29. The method of claim 8 further comprising administering another anti-neoplastic agent.

30. The method of claim 8 further comprising administering a cytotoxic agent.

31. The method of claim 8, wherein romidepsin is administered intravenously.

32. The method of claim 8, wherein romidepsin is administered bimonthly, monthly, triweekly, biweekly, weekly, twice a week, daily, or at variable intervals.

33. The method of claim 8, wherein romidepsin is administered weekly, and the tyrosine kinase inhibitor is administered daily.

34. A method of treating non-small cell lung cancer in a subject, the method comprising steps of: administering a therapeutically effective amount of romidepsin and erlotinib to a subject with multiple myeloma.

35. The method of claim 34, wherein the therapeutically effective amount of romidepsin ranges from 4 mg/m² to 15 mg/m².

36. The method of claim 34, wherein the therapeutically effective amount of romidepsin ranges from 8 mg/m² to 10 mg/m².

37. The method of claim 34, wherein the therapeutically effective amount of erlotinib is approximately 150 mg.

38. The method of claim 34, wherein the therapeutically effective amount of romidepsin ranges from 8 mg/m² to 10 mg/m²; and wherein the therapeutically effective amount of erlotinib is approximately 150 mg.

39. The method of claim 34, wherein romidepsin is administered weekly, and erlotinib is administered daily.

40 The method of claim 34, wherein the non-small cell lung cancer is wild type EGFR and KRAS.

41. A method of treating cells, the method comprising steps of: administering a combination of romidepsin and erlotinib to a cell.

42. The method of claim 41 , wherein the step of administering comprises administering a combination of romidepsin and erlotinib to a cell at a concentration sufficient to kill the cell.

43. The method of claim 41 , wherein the cell is a cancer cell.

44. The method of claim 41 , wherein the cell is derived from a cancer cell line.

45. The method of claim 41 , wherein the cell is derived from a primary cancer.

46. The method of claim 41 , wherein the cell is a mammalian cell.

47. The method of claim 41 , wherein the cell is a rodent cell.

48. The method of claim 41 , wherein the cell is a human cell.

49. The method of claim 41 , wherein cell is a wild type EGFR and KRAS cell.

50. A method of inducing apoptosis in a cell, the method comprising: administering an amount of romidepsin and erlotinib effective to induce apoptosis in a cell.

51. A pharmaceutical composition for treating cancer comprising a therapeutically effect amount of romidepsin, and a therapeutically effective amount of erlotinib.

52. The pharmaceutical composition of claim 51 , wherein the romidepsin and erlotinib are packaged separately.

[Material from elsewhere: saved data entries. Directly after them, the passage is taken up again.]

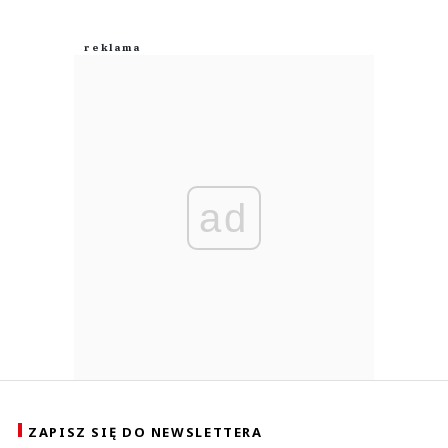
ad
ZAPISZ SIĘ DO NEWSLETTERA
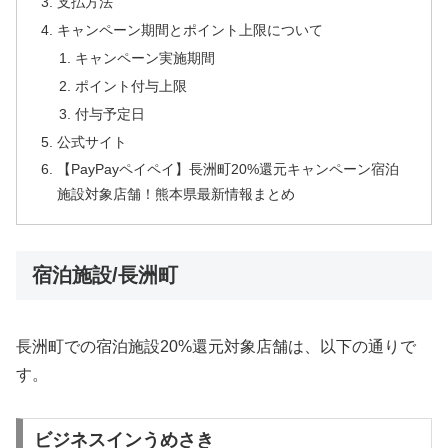
支払方法
キャンペーン期間とポイント上限について
キャンペーン実施期間
ポイント付与上限
付与予定日
公式サイト
【PayPayペイペイ】長洲町20%還元キャンペーン宿泊
施設対象店舗！熊本県最新情報まとめ
宿泊施設/長洲町
長洲町での宿泊施設20%還元対象店舗は、以下の通りで
す。
ビジネスインうめさき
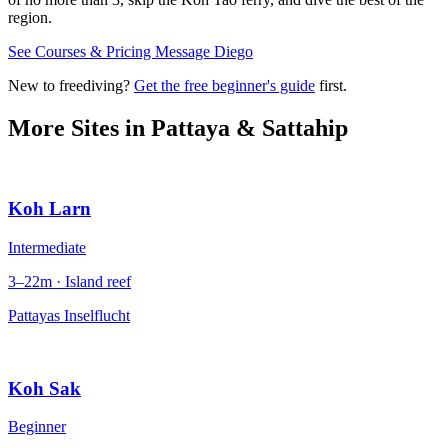
region.
See Courses & Pricing
Message Diego
New to freediving?
Get the free beginner's guide
first.
More Sites in
Pattaya & Sattahip
Koh Larn
Intermediate
3–22m · Island reef
Pattayas Inselflucht
Koh Sak
Beginner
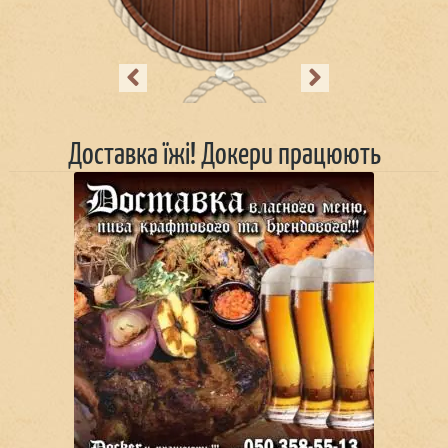
Previous
Next
Доставка їжі! Докери працюють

53. The pharmaceutical composition of claim 51 , wherein the amount of each of romidepsin and erlotinib is less than the amount of the agent alone used to treat a cancer.

54. The pharmaceutical composition of claim 51 , wherein the cancer is lung cancer.

55. The pharmaceutical composition of claim 51 , wherein the cancer is non-small cell lung cancer.

56. A kit comprising a pharmaceutical composition of claim 51.

57. The kit of claim 56, wherein the kit comprises multiple dosage units of the pharmaceutical composition of claim 48.